Well, to say that I was confused and hurt by this accusation would be an understatement. I was straight bewildered. I had never met this woman in my life, wanted nothing from her and honestly didn’t give a shit about her. I was pretending to show interest in her because my friends were doing the same and honestly? I wanted to go home so I could start my work for the next day and go to bed with my man, who is a Chihuahua, not sit there and talk to the homeless man’s Lisa Loeb and grill her for career advice.
I don’t even remember exactly how I responded to this attack. I think I laughed in her face and was like, “Um, okay. Does your man know you conduct yourself like this in public?” before walking back to the valet station. What I do remember was spending the next two weeks on the phone with Ed asking him every day what was so wrong about asking someone what her passion is and what it is about me that warranted this reaction from her.
I really wanted her to be a dolphin trainer. I was hoping she trained dolphins and was spiritual with animals. The last type of person I desire to randomly meet is someone who works in the arts. I have those types metaphorically coming out of every orifice on my body, thank you. And I’d really like to know how all that misdirected, assumption-based anger works for her in meetings and in her day-to-day interactions. I’d really love to know how her co-workers and “good man” feel about the fact that she’s a social liability with insecurity seeping out of every pore of her sloppy, rage-filled body.
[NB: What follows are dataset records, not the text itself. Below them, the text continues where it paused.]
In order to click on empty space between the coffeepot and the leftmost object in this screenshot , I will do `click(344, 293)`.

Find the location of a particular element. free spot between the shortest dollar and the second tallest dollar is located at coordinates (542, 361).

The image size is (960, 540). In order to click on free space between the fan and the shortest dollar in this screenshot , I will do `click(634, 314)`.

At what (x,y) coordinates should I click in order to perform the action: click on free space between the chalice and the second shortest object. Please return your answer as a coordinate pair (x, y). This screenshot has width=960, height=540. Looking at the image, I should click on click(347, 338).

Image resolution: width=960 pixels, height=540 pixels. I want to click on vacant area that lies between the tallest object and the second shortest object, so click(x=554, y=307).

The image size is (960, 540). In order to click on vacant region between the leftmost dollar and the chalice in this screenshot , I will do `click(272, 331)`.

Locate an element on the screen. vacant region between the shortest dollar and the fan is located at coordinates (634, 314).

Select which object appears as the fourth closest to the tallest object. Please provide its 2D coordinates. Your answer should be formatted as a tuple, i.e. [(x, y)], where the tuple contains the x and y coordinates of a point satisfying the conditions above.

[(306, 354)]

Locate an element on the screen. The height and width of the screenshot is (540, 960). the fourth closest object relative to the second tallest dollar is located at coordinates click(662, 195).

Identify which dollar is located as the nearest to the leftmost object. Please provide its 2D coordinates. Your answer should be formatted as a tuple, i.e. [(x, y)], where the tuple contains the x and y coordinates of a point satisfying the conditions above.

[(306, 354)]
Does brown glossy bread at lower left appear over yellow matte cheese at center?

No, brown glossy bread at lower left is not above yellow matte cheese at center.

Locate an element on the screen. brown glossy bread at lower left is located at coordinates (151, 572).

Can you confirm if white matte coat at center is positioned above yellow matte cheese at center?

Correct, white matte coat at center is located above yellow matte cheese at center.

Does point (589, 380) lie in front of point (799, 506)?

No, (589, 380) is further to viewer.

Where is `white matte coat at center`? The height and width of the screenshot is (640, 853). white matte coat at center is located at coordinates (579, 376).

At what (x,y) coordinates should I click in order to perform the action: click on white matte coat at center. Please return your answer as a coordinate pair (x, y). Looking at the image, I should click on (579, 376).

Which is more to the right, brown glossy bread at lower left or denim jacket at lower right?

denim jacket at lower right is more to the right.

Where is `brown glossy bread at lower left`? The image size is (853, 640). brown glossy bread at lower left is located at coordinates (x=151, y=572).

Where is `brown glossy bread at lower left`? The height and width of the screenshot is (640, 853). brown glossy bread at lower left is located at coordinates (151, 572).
Fact is, having dope friends who can introduce you to people or get you a meeting is great, but no one can do anything for you if you ultimately can’t do it for yourself. I don’t know what commercial audition this woman didn’t get a callback for or what one-woman show she wrote that was rejected from every theater in town, but to come at me with all that? That was a bigger failure than her career probably is. I’m actually pretty queenly and generous and don’t do well with friendships that don’t feel mutually beneficial on every level.
This is a message to that loose cannon and any other loose cannon out there: Don’t let your interior be as ugly and pointless as your exterior and for your information, Molly McAleer has never needed anyone but Molly McAleer. I was trying to be nice.